• [TASK REQUIREMENTS]: Exact reproduction of the listing is required. Pictures are not reproduced.

• [DATA SECTION]:
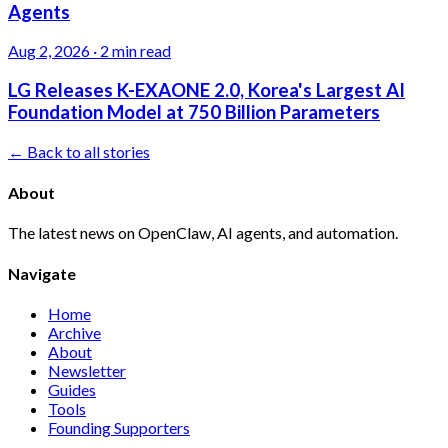
Agents
Aug 2, 2026
·
2 min read
LG Releases K-EXAONE 2.0, Korea's Largest AI
Foundation Model at 750 Billion Parameters
← Back to all stories
About
The latest news on OpenClaw, AI agents, and automation.
Navigate
Home
Archive
About
Newsletter
Guides
Tools
Founding Supporters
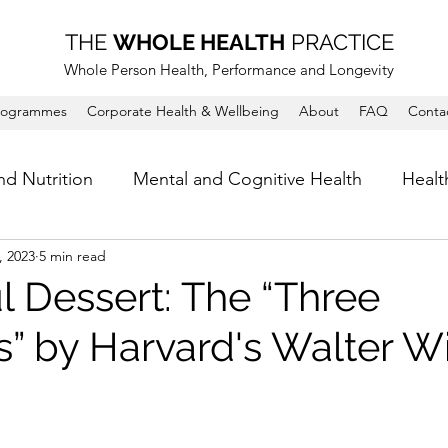
THE
WHOLE HEALTH
PRACTICE
Whole Person Health, Performance and Longevity
rogrammes
Corporate Health & Wellbeing
About
FAQ
Conta
nd Nutrition
Mental and Cognitive Health
Healt
, 2023
5 min read
l Dessert: The “Three
” by Harvard's Walter Wi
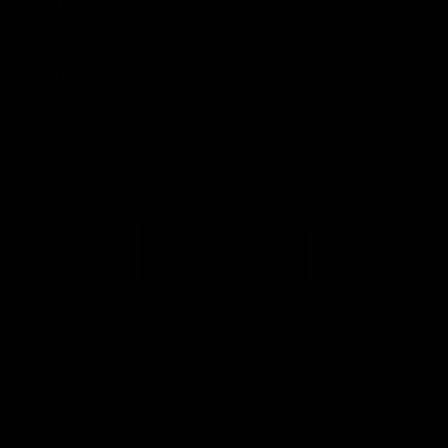
65 lbs. (29.5 kg)
20.25 in (51.4 cm)
39.2 in (99.6 cm)
3 lbs. 15 oz (1.79 kg)
$1,175
This table shows the difference between each of the
BipodeXt models, if you have any questions you can
contact us
SHOP BIPODEXT
PROVEN BY SHOOTERS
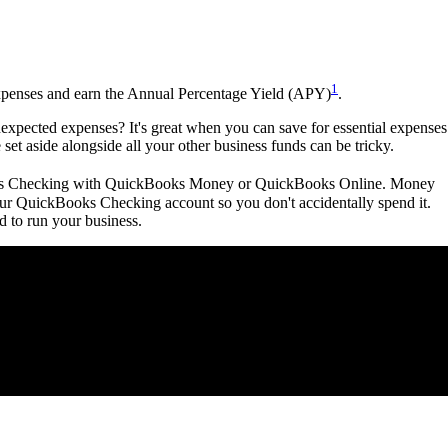
1
expenses and earn the Annual Percentage Yield (APY)
.
xpected expenses? It's great when you can save for essential expenses
 set aside alongside all your other business funds can be tricky.
ooks Checking with QuickBooks Money or QuickBooks Online. Money
your QuickBooks Checking account so you don't accidentally spend it.
 to run your business.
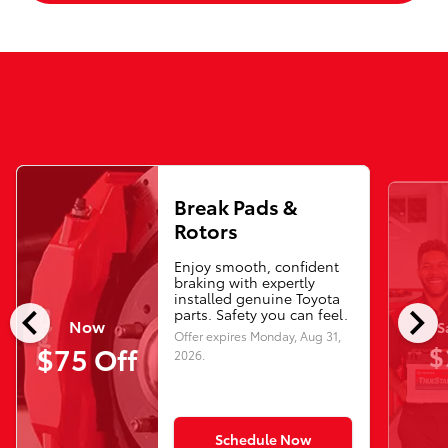
Break Pads &
Rotors
Enjoy smooth, confident
braking with expertly
installed genuine Toyota
chevron_left
chevron_right
parts. Safety you can feel.
Now
S
Offer expires
Monday, Aug 31,
$
$75 Off
2026
.
Schedule Now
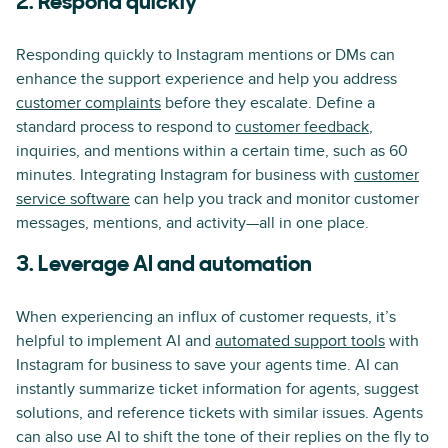
2. Respond quickly
Responding quickly to Instagram mentions or DMs can
enhance the support experience and help you address
customer complaints
before they escalate. Define a
standard process to respond to
customer feedback
,
inquiries, and mentions within a certain time, such as 60
minutes. Integrating Instagram for business with
customer
service software
can help you track and monitor customer
messages, mentions, and activity—all in one place.
3. Leverage AI and automation
When experiencing an influx of customer requests, it’s
helpful to implement AI and
automated support tools
with
Instagram for business to save your agents time. AI can
instantly summarize ticket information for agents, suggest
solutions, and reference tickets with similar issues. Agents
can also use AI to shift the tone of their replies on the fly to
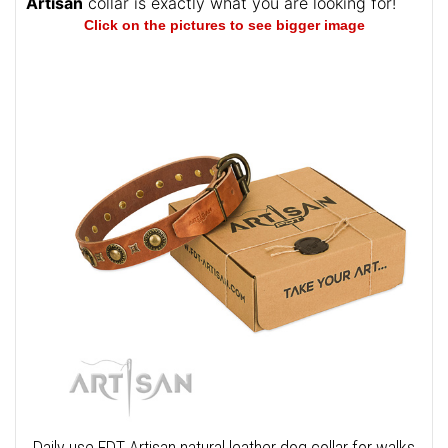
Artisan
collar is exactly what you are looking for!
Click on the pictures to see bigger image
Daily use FDT Artisan natural leather dog collar for walks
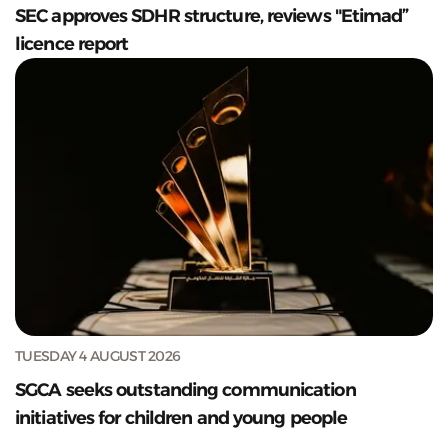
SEC approves SDHR structure, reviews "Etimad”
licence report
TUESDAY 4 AUGUST 2026
SGCA seeks outstanding communication
initiatives for children and young people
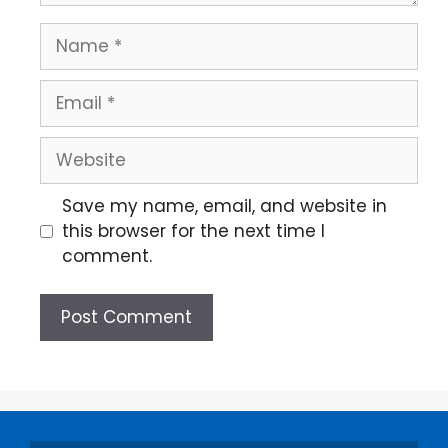
Save my name, email, and website in
this browser for the next time I
comment.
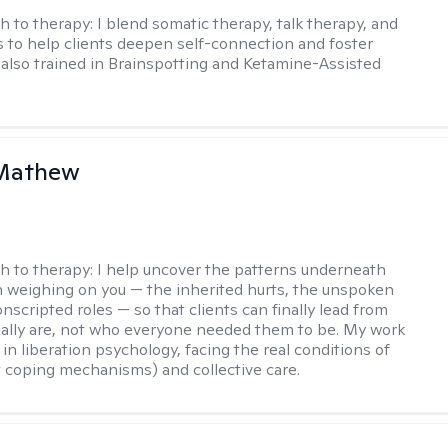
h to therapy:
I blend somatic therapy, talk therapy, and
 to help clients deepen self-connection and foster
m also trained in Brainspotting and Ketamine-Assisted
Mathew
h to therapy:
I help uncover the patterns underneath
 weighing on you — the inherited hurts, the unspoken
onscripted roles — so that clients can finally lead from
ally are, not who everyone needed them to be. My work
in liberation psychology, facing the real conditions of
st coping mechanisms) and collective care.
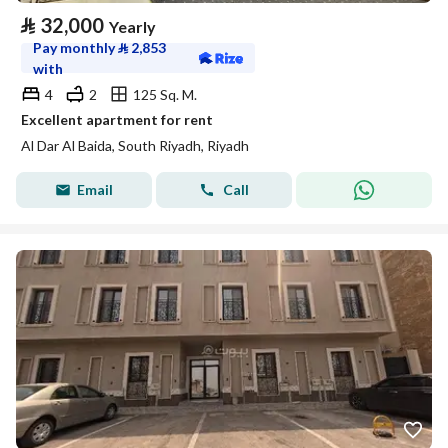
⃁
32,000
Yearly
Pay monthly
⃁
2,853
with
4
2
125 Sq. M.
Excellent apartment for rent
Al Dar Al Baida, South Riyadh, Riyadh
Email
Call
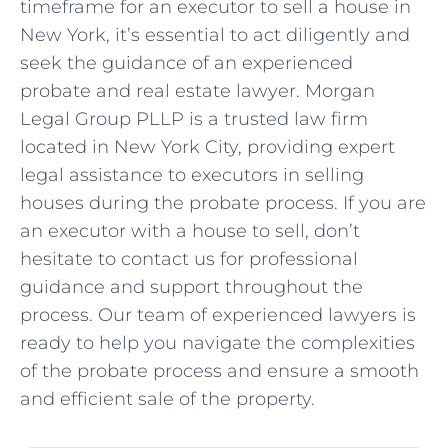
timeframe for an executor to sell a house in
New York, it’s essential to act diligently and
seek the guidance of an experienced
probate and real estate lawyer. Morgan
Legal Group PLLP is a trusted law firm
located in New York City, providing expert
legal assistance to executors in selling
houses during the probate process. If you are
an executor with a house to sell, don’t
hesitate to contact us for professional
guidance and support throughout the
process. Our team of experienced lawyers is
ready to help you navigate the complexities
of the probate process and ensure a smooth
and efficient sale of the property.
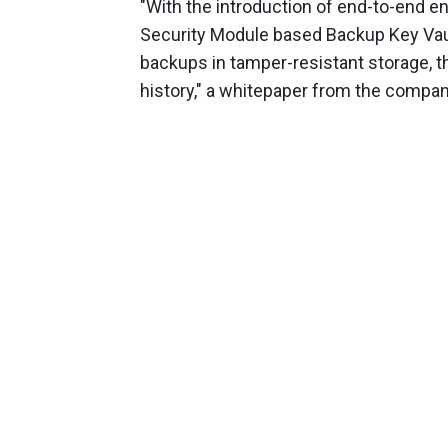
"With the introduction of end-to-end 
Security Module based Backup Key Vaul
backups in tamper-resistant storage, 
history," a whitepaper from the compan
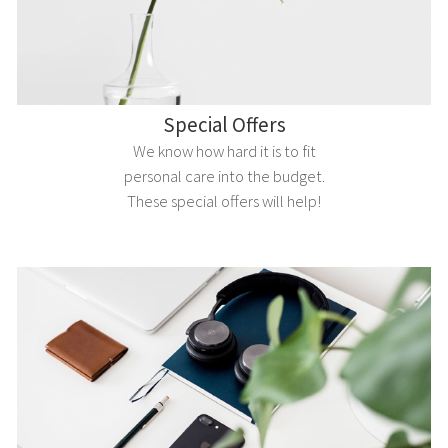
Special Offers
We know how hard it is to fit
personal care into the budget.
These special offers will help!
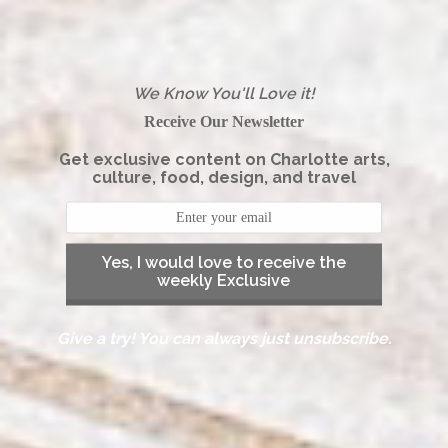
We Know You'll Love it!
Receive Our Newsletter
Get exclusive content on Charlotte arts,
culture, food, design, and travel
Yes, I would love to receive the
weekly Exclusive
Give a try! You can always just unsubscribe.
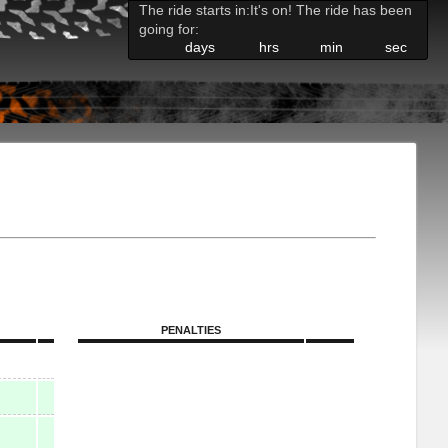
The ride starts in:
It's on! The ride has been
going for:
days
hrs
min
sec
PENALTIES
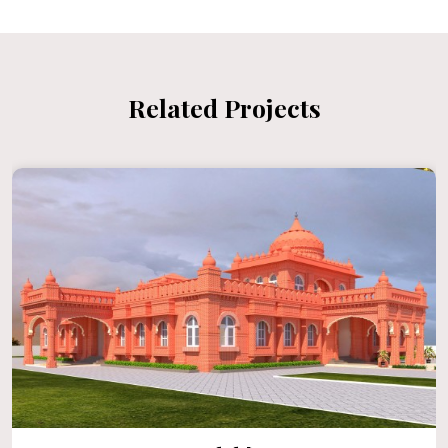
Related Projects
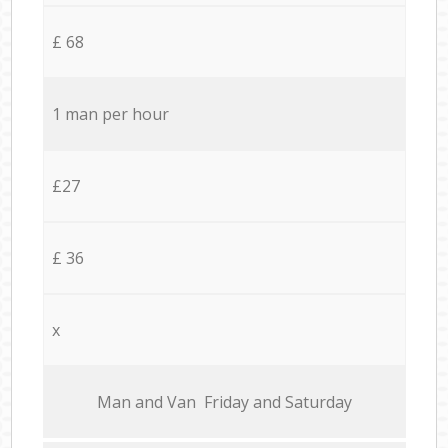
£ 68
1 man per hour
£27
£ 36
x
Мan аnd Van Friday and Saturday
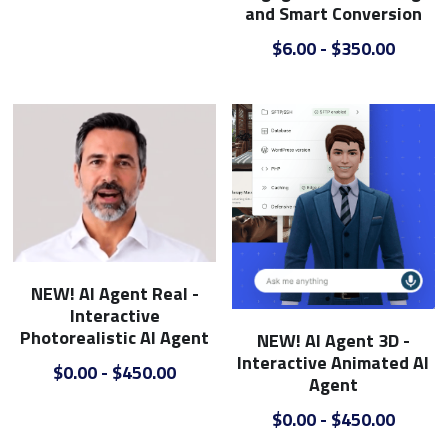
B2B
Commercial Glass Google Ads
E-Commerce SEO
Outdoor Campaigns
and Smart Conversion
$6.00 - $350.00
College Google Ads
E-Commerce - Home Improvement
Video Creative
Boat Dealer Google Ads
Web Design
Real Estate Agent Google Ads
Campground Google Ads
Dumpster Company Google Ads
Steel & Metal Google Ads
NEW! AI Agent Real -
Interactive
Gym Equpment Google Ads
Photorealistic AI Agent
NEW! AI Agent 3D -
Interactive Animated AI
$0.00 - $450.00
Agent
$0.00 - $450.00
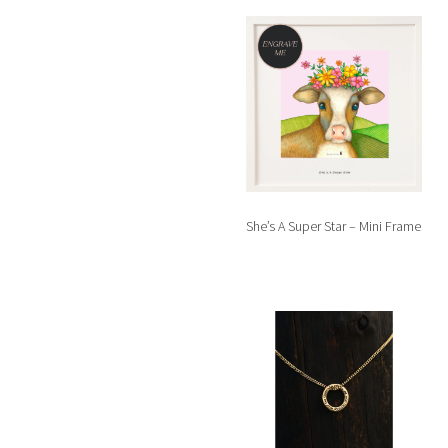
She’s A Super Star – Mini Frame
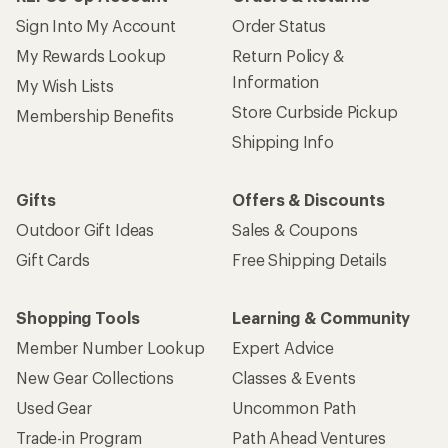
Sign Into My Account
Order Status
My Rewards Lookup
Return Policy &
Information
My Wish Lists
Store Curbside Pickup
Membership Benefits
Shipping Info
Gifts
Offers & Discounts
Outdoor Gift Ideas
Sales & Coupons
Gift Cards
Free Shipping Details
Shopping Tools
Learning & Community
Member Number Lookup
Expert Advice
New Gear Collections
Classes & Events
Used Gear
Uncommon Path
Trade-in Program
Path Ahead Ventures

• [TASK RESULT]:
Agents
Aug 2, 2026
·
2 min read
LG Releases K-EXAONE 2.0, Korea's Largest AI
Foundation Model at 750 Billion Parameters
← Back to all stories
About
The latest news on OpenClaw, AI agents, and automation.
Navigate
Home
Archive
About
Newsletter
Guides
Tools
Founding Supporters
THE
WHOLE HEALTH
PRACTICE
Whole Person Health, Performance and Longevity
rogrammes
Corporate Health & Wellbeing
About
FAQ
Conta
nd Nutrition
Mental and Cognitive Health
Healt
, 2023
5 min read
l Dessert: The “Three
” by Harvard's Walter Wi
65 lbs. (29.5 kg)
20.25 in (51.4 cm)
39.2 in (99.6 cm)
3 lbs. 15 oz (1.79 kg)
$1,175
This table shows the difference between each of the
BipodeXt models, if you have any questions you can
contact us
SHOP BIPODEXT
PROVEN BY SHOOTERS
1
expenses and earn the Annual Percentage Yield (APY)
.
xpected expenses? It's great when you can save for essential expenses
 set aside alongside all your other business funds can be tricky.
ooks Checking with QuickBooks Money or QuickBooks Online. Money
your QuickBooks Checking account so you don't accidentally spend it.
 to run your business.
Break Pads &
Rotors
Enjoy smooth, confident
braking with expertly
installed genuine Toyota
chevron_left
chevron_right
parts. Safety you can feel.
Now
S
Offer expires
Monday, Aug 31,
$
$75 Off
2026
.
Schedule Now
2. Respond quickly
Responding quickly to Instagram mentions or DMs can
enhance the support experience and help you address
customer complaints
before they escalate. Define a
standard process to respond to
customer feedback
,
inquiries, and mentions within a certain time, such as 60
minutes. Integrating Instagram for business with
customer
service software
can help you track and monitor customer
messages, mentions, and activity—all in one place.
3. Leverage AI and automation
When experiencing an influx of customer requests, it’s
helpful to implement AI and
automated support tools
with
Instagram for business to save your agents time. AI can
instantly summarize ticket information for agents, suggest
solutions, and reference tickets with similar issues. Agents
can also use AI to shift the tone of their replies on the fly to
Artisan
collar is exactly what you are looking for!
Click on the pictures to see bigger image
Daily use FDT Artisan natural leather dog collar for walks
SEC approves SDHR structure, reviews "Etimad”
licence report
TUESDAY 4 AUGUST 2026
SGCA seeks outstanding communication
initiatives for children and young people
Save my name, email, and website in
this browser for the next time I
comment.
h to therapy:
I blend somatic therapy, talk therapy, and
 to help clients deepen self-connection and foster
m also trained in Brainspotting and Ketamine-Assisted
Mathew
h to therapy:
I help uncover the patterns underneath
 weighing on you — the inherited hurts, the unspoken
onscripted roles — so that clients can finally lead from
ally are, not who everyone needed them to be. My work
in liberation psychology, facing the real conditions of
st coping mechanisms) and collective care.
⃁
32,000
Yearly
Pay monthly
⃁
2,853
with
4
2
125 Sq. M.
Excellent apartment for rent
Al Dar Al Baida, South Riyadh, Riyadh
Email
Call
timeframe for an executor to sell a house in
New York, it’s essential to act diligently and
seek the guidance of an experienced
probate and real estate lawyer. Morgan
Legal Group PLLP is a trusted law firm
located in New York City, providing expert
legal assistance to executors in selling
houses during the probate process. If you are
an executor with a house to sell, don’t
hesitate to contact us for professional
guidance and support throughout the
process. Our team of experienced lawyers is
ready to help you navigate the complexities
of the probate process and ensure a smooth
and efficient sale of the property.
"With the introduction of end-to-end 
Security Module based Backup Key Vaul
backups in tamper-resistant storage, 
history," a whitepaper from the compan
Special Offers
We know how hard it is to fit
personal care into the budget.
These special offers will help!
We Know You'll Love it!
Receive Our Newsletter
Get exclusive content on Charlotte arts,
culture, food, design, and travel
Yes, I would love to receive the
weekly Exclusive
Give a try! You can always just unsubscribe.
The ride starts in:
It's on! The ride has been
going for:
days
hrs
min
sec
PENALTIES
Related Projects
£ 68
1 man per hour
£27
£ 36
x
Мan аnd Van Friday and Saturday
B2B
Commercial Glass Google Ads
E-Commerce SEO
Outdoor Campaigns
and Smart Conversion
$6.00 - $350.00
College Google Ads
E-Commerce - Home Improvement
Video Creative
Boat Dealer Google Ads
Web Design
Real Estate Agent Google Ads
Campground Google Ads
Dumpster Company Google Ads
Steel & Metal Google Ads
NEW! AI Agent Real -
Interactive
Gym Equpment Google Ads
Photorealistic AI Agent
NEW! AI Agent 3D -
Interactive Animated AI
$0.00 - $450.00
Agent
$0.00 - $450.00
She’s A Super Star – Mini Frame
Sign Into My Account
Order Status
My Rewards Lookup
Return Policy &
Information
My Wish Lists
Store Curbside Pickup
Membership Benefits
Shipping Info
Gifts
Offers & Discounts
Outdoor Gift Ideas
Sales & Coupons
Gift Cards
Free Shipping Details
Shopping Tools
Learning & Community
Member Number Lookup
Expert Advice
New Gear Collections
Classes & Events
Used Gear
Uncommon Path
Trade-in Program
Path Ahead Ventures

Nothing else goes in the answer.